+++ PROVIDED DATA
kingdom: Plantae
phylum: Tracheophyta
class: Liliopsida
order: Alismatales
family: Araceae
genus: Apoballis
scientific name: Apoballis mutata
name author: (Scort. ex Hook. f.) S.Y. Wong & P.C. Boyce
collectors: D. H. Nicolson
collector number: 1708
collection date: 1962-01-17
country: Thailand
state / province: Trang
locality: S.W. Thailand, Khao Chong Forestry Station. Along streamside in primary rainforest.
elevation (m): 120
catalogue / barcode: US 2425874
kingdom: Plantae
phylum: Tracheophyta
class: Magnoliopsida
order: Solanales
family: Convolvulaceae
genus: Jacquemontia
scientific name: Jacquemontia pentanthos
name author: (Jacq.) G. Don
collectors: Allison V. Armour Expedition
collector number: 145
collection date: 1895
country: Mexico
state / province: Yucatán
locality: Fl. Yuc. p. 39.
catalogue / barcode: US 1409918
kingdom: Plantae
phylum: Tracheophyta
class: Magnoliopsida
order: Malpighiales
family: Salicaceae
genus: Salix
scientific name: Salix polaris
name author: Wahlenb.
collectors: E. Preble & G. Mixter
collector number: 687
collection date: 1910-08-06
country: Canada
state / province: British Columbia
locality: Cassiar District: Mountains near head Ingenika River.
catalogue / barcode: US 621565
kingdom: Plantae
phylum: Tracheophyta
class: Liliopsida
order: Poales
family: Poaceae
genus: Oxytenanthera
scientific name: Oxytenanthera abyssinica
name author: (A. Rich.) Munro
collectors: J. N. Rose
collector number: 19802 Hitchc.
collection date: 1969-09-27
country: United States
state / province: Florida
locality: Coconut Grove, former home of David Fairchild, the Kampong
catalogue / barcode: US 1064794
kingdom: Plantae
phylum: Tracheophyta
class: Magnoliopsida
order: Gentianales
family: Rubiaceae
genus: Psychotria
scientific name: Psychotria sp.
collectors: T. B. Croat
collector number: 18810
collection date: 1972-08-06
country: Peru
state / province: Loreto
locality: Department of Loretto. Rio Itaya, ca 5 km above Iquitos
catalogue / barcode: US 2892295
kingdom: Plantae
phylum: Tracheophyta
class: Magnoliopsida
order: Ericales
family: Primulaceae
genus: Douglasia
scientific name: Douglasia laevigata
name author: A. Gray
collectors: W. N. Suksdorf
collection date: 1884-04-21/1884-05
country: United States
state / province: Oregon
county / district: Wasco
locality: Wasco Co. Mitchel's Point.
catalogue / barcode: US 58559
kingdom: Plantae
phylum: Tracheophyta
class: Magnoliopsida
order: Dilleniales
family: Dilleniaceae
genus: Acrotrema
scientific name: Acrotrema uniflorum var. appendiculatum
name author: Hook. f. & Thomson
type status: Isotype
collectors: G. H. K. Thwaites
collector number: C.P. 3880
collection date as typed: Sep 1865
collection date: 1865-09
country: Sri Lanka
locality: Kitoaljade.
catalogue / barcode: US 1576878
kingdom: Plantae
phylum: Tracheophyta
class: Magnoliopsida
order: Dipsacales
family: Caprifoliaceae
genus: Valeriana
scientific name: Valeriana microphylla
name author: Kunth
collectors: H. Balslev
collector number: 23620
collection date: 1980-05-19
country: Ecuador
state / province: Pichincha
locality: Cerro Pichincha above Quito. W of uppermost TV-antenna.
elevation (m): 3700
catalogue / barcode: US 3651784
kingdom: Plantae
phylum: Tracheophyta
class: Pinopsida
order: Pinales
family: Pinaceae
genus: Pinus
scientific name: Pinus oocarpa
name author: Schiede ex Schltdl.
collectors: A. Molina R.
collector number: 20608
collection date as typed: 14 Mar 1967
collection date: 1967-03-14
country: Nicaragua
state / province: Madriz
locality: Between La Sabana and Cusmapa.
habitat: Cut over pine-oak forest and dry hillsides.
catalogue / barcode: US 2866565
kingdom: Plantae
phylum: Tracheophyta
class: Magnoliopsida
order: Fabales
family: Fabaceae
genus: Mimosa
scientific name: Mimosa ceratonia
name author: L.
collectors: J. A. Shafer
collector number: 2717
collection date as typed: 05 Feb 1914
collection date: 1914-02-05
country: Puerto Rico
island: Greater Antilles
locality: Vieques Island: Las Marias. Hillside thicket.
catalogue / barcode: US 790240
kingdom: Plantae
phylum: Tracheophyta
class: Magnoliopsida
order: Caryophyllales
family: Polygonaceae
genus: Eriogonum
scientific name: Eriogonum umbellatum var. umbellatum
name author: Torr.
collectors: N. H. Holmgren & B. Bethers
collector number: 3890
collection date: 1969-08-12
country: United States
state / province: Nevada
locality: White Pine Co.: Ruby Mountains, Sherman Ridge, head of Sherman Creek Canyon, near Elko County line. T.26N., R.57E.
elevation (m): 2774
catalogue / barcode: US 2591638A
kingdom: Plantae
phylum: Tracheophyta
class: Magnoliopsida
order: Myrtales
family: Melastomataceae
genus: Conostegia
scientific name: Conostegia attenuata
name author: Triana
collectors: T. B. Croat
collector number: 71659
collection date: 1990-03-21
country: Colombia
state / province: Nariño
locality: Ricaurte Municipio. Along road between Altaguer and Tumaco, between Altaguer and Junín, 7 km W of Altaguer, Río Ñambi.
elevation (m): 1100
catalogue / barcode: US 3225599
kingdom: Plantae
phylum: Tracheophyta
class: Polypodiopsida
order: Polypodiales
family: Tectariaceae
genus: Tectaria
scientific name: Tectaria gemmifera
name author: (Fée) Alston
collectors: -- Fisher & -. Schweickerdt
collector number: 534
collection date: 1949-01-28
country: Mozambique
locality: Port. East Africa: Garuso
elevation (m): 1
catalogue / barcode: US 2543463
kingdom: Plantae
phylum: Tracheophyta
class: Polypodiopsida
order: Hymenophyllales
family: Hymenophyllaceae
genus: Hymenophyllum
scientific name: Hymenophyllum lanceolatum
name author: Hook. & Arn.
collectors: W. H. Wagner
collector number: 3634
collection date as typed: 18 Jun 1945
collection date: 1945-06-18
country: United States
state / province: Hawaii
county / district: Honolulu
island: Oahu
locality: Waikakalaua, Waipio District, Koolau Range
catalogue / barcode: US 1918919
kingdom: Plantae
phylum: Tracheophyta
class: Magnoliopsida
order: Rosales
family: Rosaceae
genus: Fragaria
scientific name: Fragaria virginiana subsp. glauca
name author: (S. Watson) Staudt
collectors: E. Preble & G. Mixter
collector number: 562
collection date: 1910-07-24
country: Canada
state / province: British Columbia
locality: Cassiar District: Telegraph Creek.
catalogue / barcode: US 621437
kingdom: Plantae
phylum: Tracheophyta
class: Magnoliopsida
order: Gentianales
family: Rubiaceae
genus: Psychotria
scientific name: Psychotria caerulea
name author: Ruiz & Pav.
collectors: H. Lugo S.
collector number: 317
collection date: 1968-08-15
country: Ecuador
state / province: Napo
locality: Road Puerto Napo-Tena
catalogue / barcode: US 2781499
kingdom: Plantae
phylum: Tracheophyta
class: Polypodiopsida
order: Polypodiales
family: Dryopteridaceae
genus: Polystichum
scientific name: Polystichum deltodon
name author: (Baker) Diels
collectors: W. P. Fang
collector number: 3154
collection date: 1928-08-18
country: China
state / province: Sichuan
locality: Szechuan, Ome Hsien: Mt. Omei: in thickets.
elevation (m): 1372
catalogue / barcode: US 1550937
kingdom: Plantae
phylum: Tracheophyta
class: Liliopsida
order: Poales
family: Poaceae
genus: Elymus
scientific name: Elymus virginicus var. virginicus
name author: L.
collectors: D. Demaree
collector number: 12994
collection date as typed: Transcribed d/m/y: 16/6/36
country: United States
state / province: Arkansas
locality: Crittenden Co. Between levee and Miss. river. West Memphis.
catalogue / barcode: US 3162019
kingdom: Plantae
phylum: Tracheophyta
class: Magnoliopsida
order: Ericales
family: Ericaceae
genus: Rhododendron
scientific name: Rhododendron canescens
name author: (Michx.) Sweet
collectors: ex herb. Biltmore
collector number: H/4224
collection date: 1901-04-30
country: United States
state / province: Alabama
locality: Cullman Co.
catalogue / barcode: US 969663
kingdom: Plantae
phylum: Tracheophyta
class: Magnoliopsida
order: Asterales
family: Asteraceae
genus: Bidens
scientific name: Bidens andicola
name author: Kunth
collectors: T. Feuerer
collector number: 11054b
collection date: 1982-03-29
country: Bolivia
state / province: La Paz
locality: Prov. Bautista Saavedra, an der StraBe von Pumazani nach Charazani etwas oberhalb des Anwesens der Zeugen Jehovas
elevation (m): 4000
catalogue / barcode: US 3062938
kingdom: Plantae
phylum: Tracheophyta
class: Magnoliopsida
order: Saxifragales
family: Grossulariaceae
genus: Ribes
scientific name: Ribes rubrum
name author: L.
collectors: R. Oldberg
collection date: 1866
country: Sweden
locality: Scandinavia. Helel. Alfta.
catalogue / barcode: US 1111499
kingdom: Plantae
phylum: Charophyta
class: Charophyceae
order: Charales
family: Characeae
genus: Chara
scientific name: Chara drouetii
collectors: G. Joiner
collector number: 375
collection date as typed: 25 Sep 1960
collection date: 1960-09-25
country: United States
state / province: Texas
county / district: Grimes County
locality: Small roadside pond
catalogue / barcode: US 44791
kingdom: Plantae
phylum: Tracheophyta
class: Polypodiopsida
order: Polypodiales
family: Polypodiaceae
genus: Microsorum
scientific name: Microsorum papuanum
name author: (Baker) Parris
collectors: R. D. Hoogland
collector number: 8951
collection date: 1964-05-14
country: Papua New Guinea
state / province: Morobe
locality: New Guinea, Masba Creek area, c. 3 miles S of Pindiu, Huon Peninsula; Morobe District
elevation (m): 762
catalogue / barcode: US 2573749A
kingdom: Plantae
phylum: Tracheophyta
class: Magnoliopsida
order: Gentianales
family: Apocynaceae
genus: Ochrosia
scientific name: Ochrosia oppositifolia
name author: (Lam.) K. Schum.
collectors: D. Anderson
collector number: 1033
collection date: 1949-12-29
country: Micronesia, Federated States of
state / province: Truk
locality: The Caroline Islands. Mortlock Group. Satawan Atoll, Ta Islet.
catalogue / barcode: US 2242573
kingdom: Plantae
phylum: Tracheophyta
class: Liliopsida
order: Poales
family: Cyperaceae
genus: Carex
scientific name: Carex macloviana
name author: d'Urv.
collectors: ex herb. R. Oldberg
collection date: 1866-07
++++++
STATED PROBLEM: Rewrite the items from the line with "scientific name: Mimosa ceratonia" to the line with "scientific name: Fragaria", putting "catalog / barcode" wherever "catalogue / barcode" appears and changing nothing else.

RESPONSE BELOW:
scientific name: Mimosa ceratonia
name author: L.
collectors: J. A. Shafer
collector number: 2717
collection date as typed: 05 Feb 1914
collection date: 1914-02-05
country: Puerto Rico
island: Greater Antilles
locality: Vieques Island: Las Marias. Hillside thicket.
catalog / barcode: US 790240
kingdom: Plantae
phylum: Tracheophyta
class: Magnoliopsida
order: Caryophyllales
family: Polygonaceae
genus: Eriogonum
scientific name: Eriogonum umbellatum var. umbellatum
name author: Torr.
collectors: N. H. Holmgren & B. Bethers
collector number: 3890
collection date: 1969-08-12
country: United States
state / province: Nevada
locality: White Pine Co.: Ruby Mountains, Sherman Ridge, head of Sherman Creek Canyon, near Elko County line. T.26N., R.57E.
elevation (m): 2774
catalog / barcode: US 2591638A
kingdom: Plantae
phylum: Tracheophyta
class: Magnoliopsida
order: Myrtales
family: Melastomataceae
genus: Conostegia
scientific name: Conostegia attenuata
name author: Triana
collectors: T. B. Croat
collector number: 71659
collection date: 1990-03-21
country: Colombia
state / province: Nariño
locality: Ricaurte Municipio. Along road between Altaguer and Tumaco, between Altaguer and Junín, 7 km W of Altaguer, Río Ñambi.
elevation (m): 1100
catalog / barcode: US 3225599
kingdom: Plantae
phylum: Tracheophyta
class: Polypodiopsida
order: Polypodiales
family: Tectariaceae
genus: Tectaria
scientific name: Tectaria gemmifera
name author: (Fée) Alston
collectors: -- Fisher & -. Schweickerdt
collector number: 534
collection date: 1949-01-28
country: Mozambique
locality: Port. East Africa: Garuso
elevation (m): 1
catalog / barcode: US 2543463
kingdom: Plantae
phylum: Tracheophyta
class: Polypodiopsida
order: Hymenophyllales
family: Hymenophyllaceae
genus: Hymenophyllum
scientific name: Hymenophyllum lanceolatum
name author: Hook. & Arn.
collectors: W. H. Wagner
collector number: 3634
collection date as typed: 18 Jun 1945
collection date: 1945-06-18
country: United States
state / province: Hawaii
county / district: Honolulu
island: Oahu
locality: Waikakalaua, Waipio District, Koolau Range
catalog / barcode: US 1918919
kingdom: Plantae
phylum: Tracheophyta
class: Magnoliopsida
order: Rosales
family: Rosaceae
genus: Fragaria
scientific name: Fragaria virginiana subsp. glauca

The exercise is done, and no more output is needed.